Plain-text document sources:
==============================
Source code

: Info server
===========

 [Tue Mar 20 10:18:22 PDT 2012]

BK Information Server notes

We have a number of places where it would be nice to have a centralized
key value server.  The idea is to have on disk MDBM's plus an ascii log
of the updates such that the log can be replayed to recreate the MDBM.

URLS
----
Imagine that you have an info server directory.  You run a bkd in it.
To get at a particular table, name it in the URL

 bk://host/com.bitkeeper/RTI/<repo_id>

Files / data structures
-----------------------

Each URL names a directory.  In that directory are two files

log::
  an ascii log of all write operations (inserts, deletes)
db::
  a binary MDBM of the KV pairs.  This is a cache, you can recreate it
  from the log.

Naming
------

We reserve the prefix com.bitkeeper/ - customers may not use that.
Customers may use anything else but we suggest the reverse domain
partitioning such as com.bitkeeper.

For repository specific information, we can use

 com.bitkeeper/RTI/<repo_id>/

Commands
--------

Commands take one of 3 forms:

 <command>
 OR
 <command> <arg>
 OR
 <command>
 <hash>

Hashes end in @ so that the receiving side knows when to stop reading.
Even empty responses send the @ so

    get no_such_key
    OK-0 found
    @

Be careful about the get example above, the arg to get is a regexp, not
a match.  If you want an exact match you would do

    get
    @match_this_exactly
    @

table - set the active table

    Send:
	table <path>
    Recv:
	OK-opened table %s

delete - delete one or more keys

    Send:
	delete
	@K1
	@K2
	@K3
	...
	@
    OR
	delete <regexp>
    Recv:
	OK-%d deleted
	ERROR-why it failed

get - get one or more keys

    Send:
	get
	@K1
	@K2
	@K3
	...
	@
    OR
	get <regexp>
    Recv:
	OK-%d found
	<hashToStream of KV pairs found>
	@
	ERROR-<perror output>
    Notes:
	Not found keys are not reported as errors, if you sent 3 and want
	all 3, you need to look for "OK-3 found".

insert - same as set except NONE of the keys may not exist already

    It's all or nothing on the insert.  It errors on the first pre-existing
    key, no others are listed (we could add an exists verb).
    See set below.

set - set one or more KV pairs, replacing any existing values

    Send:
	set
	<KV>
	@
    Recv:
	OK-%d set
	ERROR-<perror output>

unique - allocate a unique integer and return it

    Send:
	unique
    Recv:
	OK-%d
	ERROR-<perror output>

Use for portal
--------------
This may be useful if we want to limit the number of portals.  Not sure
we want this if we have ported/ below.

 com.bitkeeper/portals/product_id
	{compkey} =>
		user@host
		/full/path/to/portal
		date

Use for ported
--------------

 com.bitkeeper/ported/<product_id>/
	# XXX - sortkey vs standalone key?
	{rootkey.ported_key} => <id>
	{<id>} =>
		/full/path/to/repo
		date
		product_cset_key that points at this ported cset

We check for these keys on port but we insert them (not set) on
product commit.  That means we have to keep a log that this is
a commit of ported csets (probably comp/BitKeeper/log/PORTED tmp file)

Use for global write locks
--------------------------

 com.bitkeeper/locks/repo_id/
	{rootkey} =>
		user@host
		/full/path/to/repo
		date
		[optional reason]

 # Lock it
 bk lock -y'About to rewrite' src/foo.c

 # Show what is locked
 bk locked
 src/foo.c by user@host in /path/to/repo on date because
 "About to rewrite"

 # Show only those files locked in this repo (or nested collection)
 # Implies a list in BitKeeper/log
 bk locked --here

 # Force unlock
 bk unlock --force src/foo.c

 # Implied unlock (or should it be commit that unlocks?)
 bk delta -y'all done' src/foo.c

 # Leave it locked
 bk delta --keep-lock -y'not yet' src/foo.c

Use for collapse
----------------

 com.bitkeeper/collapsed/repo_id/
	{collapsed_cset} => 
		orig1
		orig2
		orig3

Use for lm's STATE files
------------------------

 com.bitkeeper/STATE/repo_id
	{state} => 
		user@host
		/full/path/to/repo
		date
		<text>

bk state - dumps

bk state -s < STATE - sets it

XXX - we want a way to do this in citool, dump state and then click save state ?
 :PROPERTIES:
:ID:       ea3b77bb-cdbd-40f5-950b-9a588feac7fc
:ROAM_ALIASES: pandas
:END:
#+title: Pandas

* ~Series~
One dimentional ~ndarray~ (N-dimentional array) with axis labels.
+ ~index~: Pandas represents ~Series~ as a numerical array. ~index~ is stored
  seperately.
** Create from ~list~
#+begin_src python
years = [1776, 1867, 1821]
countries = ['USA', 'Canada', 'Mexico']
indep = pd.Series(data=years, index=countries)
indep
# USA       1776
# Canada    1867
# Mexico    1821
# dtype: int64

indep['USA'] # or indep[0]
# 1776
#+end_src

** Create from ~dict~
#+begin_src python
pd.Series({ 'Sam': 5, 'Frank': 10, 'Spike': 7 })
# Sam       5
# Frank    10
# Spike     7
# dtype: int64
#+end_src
==============================
■ What the task asks
Line count for the word "unique": please state how many lines of the records above contain it, and nothing else.

■ Reply to the exercise
2